As agreed in her contract, Reese Witherspoon kept all of her costumes after filming.

Reese Witherspoon’s character wears 40 different hairstyles throughout the film.

During the opening credits, a group of (mostly) guys is seen wrestling on a lawn in front of a fraternity house. These folks are actual Caltech students, and were a last-second addition to this scene: they showed up on the set (the row of fraternity and sorority houses featured are administrative buildings on the edge of Caltech’s campus) unannounced and were invited to join in the filming.

When Elle is studying for the LSAT with her sorority sister, Amy, Amy is reading off answer choices for a LSAT question.
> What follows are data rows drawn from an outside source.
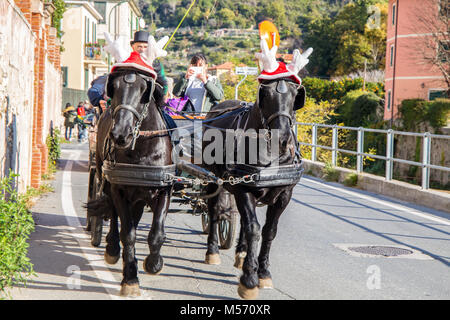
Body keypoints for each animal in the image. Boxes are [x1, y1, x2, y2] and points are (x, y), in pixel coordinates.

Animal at [87, 67, 174, 298]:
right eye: (114, 88)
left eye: (144, 90)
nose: (120, 133)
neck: (142, 148)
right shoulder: (119, 190)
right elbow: (128, 234)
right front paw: (130, 279)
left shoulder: (164, 189)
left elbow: (156, 233)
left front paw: (153, 264)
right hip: (107, 181)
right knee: (115, 216)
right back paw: (111, 248)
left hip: (139, 197)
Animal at [203, 77, 306, 300]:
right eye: (265, 96)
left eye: (295, 96)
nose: (282, 138)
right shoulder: (243, 190)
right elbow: (254, 229)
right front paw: (249, 279)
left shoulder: (284, 195)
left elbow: (268, 231)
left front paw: (264, 272)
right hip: (213, 178)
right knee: (215, 210)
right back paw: (213, 251)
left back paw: (241, 253)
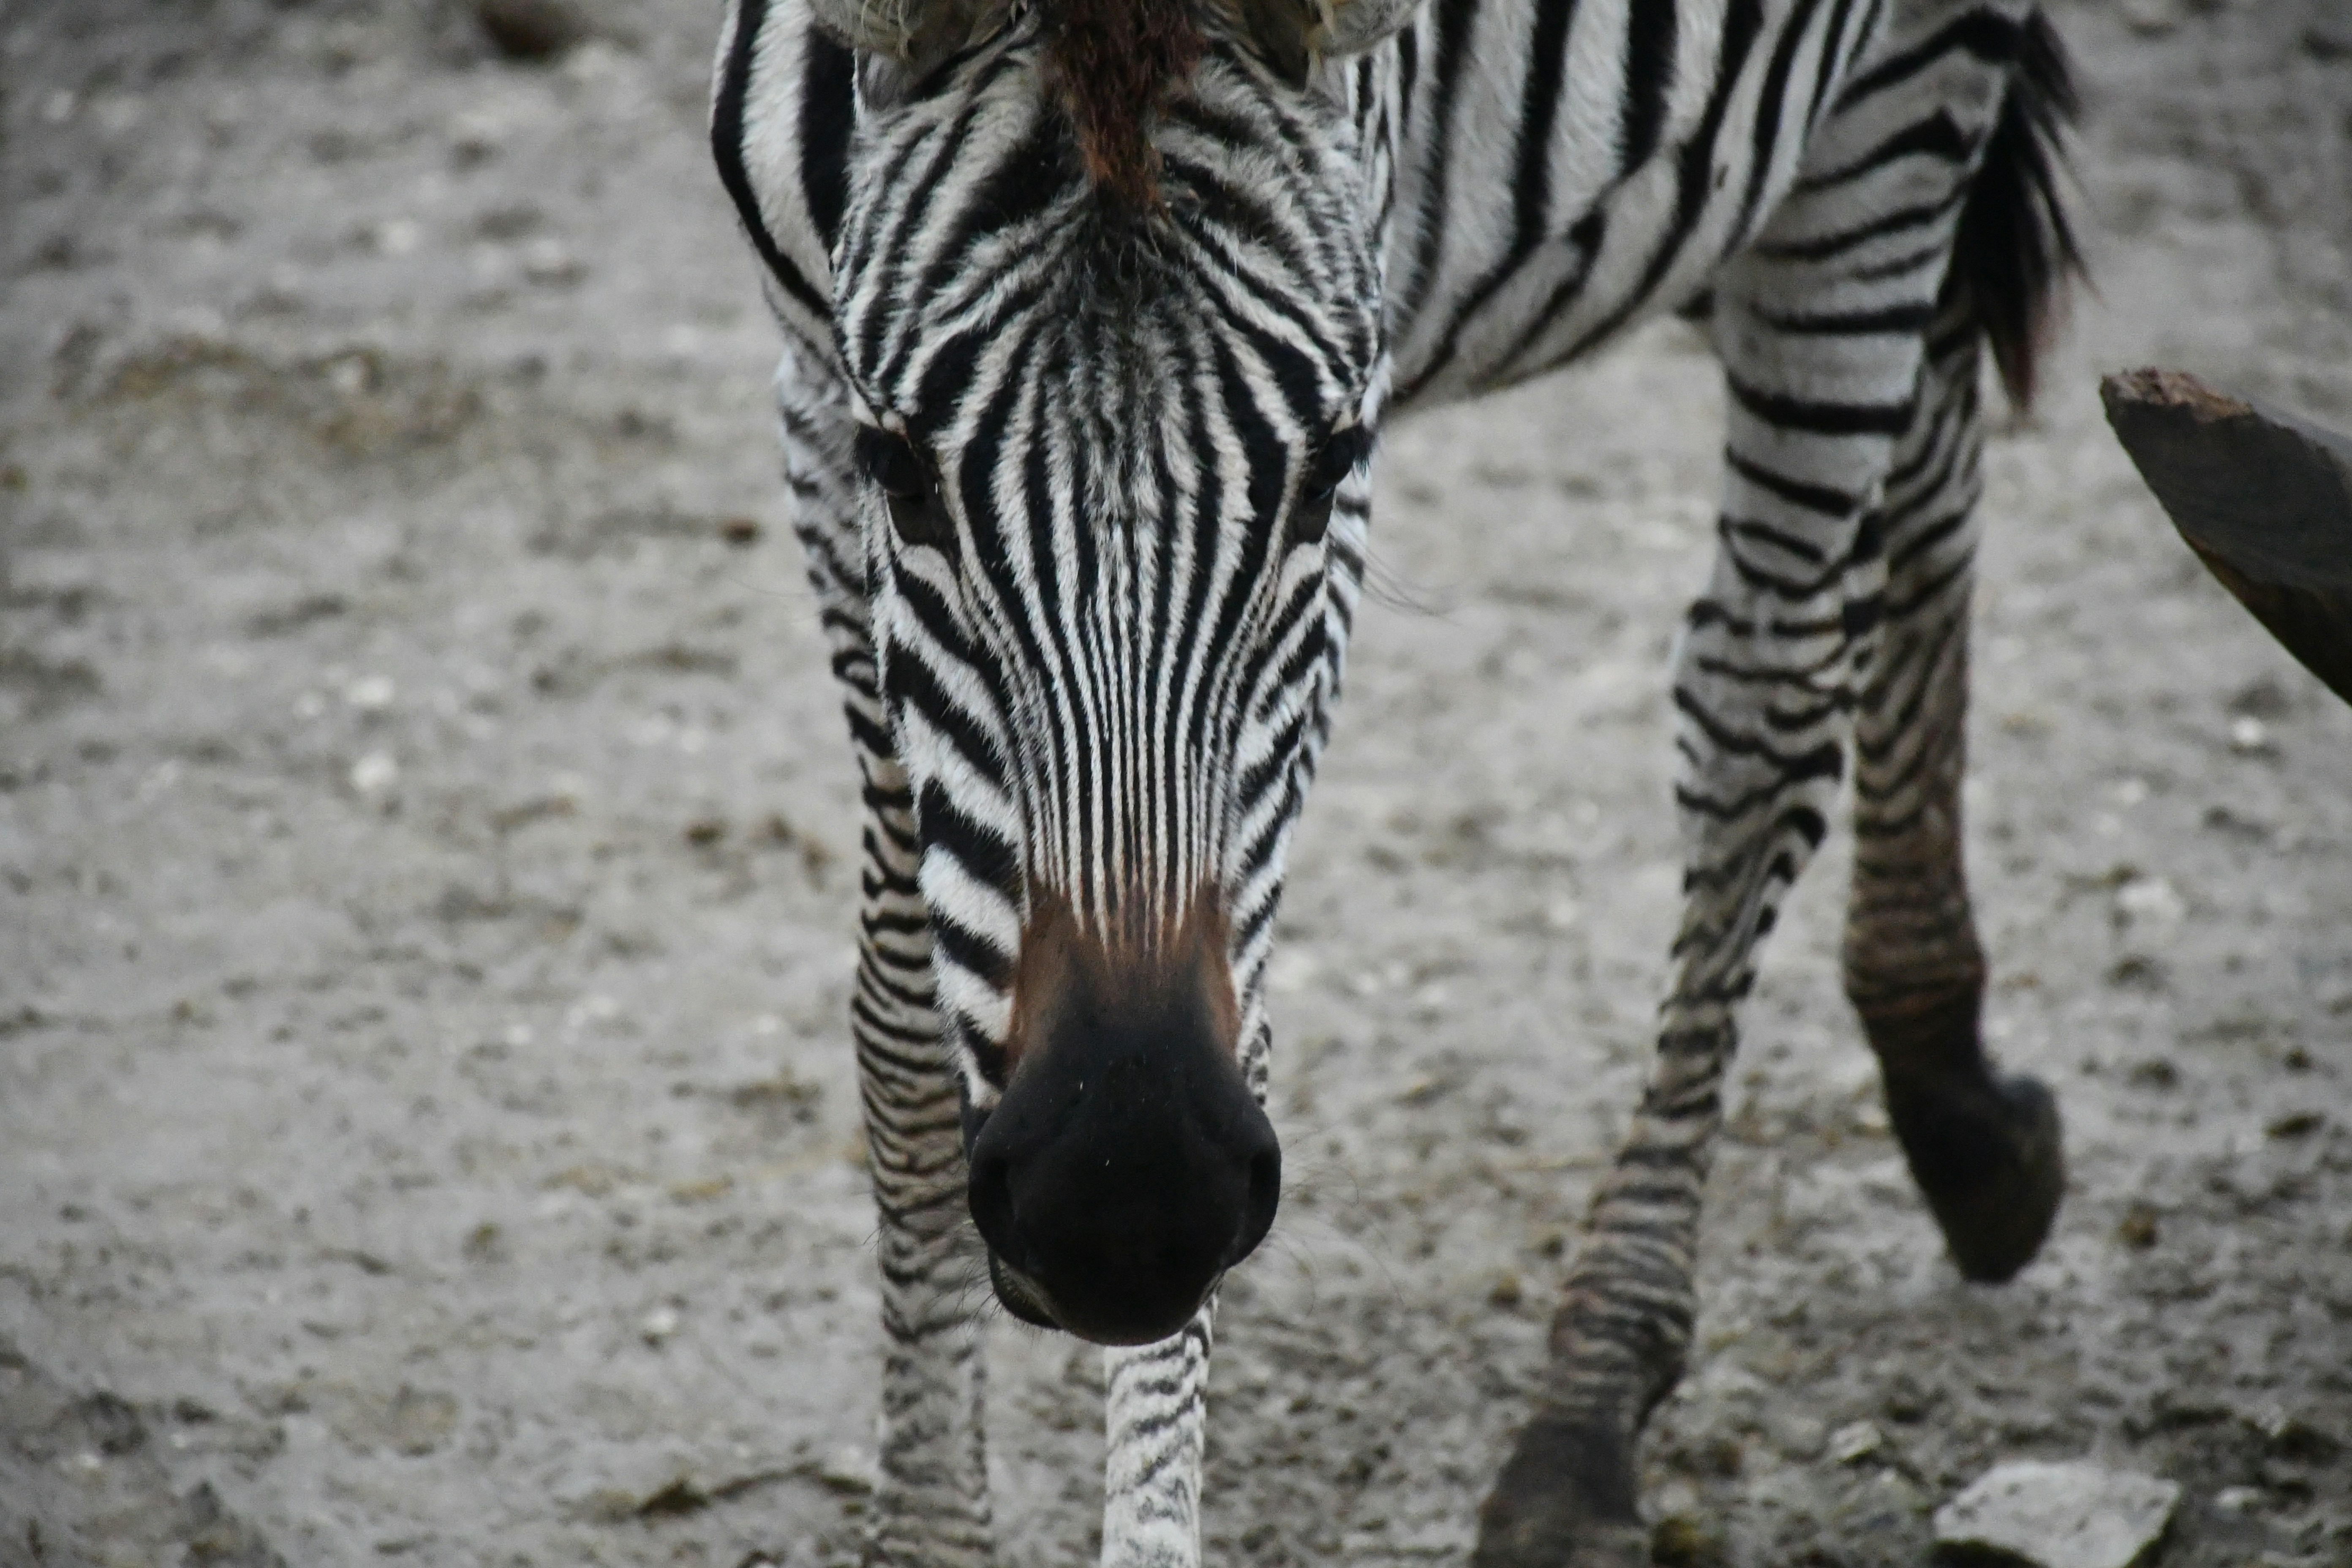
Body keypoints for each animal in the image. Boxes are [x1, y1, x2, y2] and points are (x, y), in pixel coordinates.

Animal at [709, 0, 2080, 1561]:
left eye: (1328, 473)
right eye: (902, 473)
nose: (1123, 1203)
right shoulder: (817, 388)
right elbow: (896, 1021)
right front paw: (933, 1520)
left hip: (1888, 111)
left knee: (1767, 696)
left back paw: (1591, 1401)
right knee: (1936, 424)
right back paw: (1956, 1098)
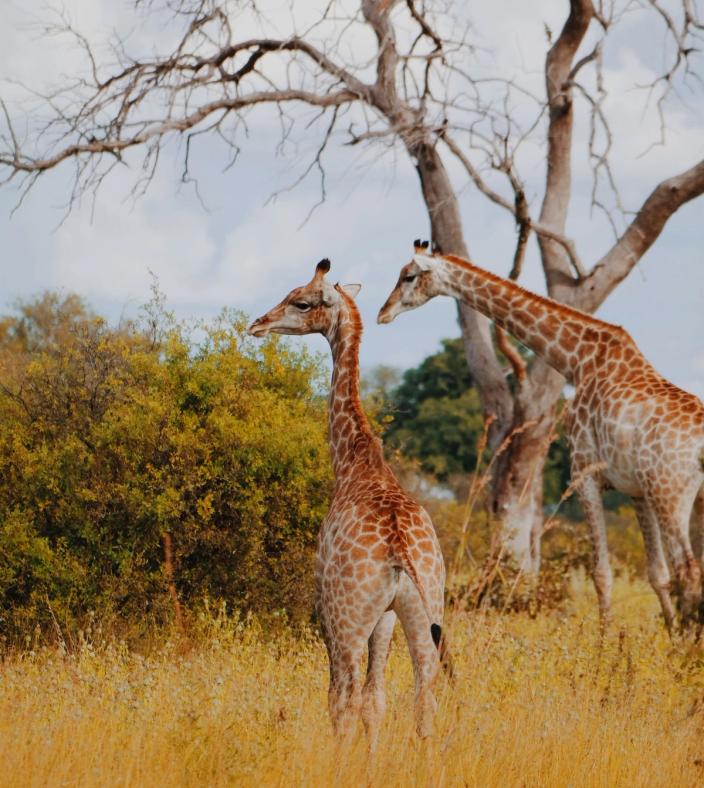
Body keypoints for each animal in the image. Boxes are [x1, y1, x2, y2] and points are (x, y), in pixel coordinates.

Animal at [248, 259, 450, 750]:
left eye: (301, 301)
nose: (257, 324)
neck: (354, 460)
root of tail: (401, 549)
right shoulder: (387, 617)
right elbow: (377, 702)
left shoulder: (327, 608)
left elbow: (344, 700)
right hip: (424, 614)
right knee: (423, 700)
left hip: (347, 618)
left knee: (344, 697)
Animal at [378, 241, 704, 630]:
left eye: (409, 276)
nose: (382, 313)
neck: (577, 360)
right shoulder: (635, 490)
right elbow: (657, 573)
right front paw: (666, 632)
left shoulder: (584, 473)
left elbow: (602, 573)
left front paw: (607, 640)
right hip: (680, 496)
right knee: (686, 572)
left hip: (670, 494)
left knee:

This is an actual LSAT question, which is part of the analytical reasoning section, taken from actual LSAT #31, June 2000.

Reese Witherspoon and Selma Blair previously appeared together in Cruel Intentions (1999).

Elle Woods says she grew up in Bel Air across the street from Aaron Spelling, Tori Spelling was considered for the role of Elle.

Ariel photography of Harvard College and surrounding streets of Cambridge, MA, were edited into exterior shots taken of similar types locations in California. Great attention was paid to the backgrounds of these exterior shots to create the different seasons, including painting leaves Fall colors, and having people positioned in trees, dropping the painted leaves behind the actors in their scenes.

Chloë Sevigny turned down the role of Vivian.

More than 30 scarves are used as accessories throughout the film by Elle.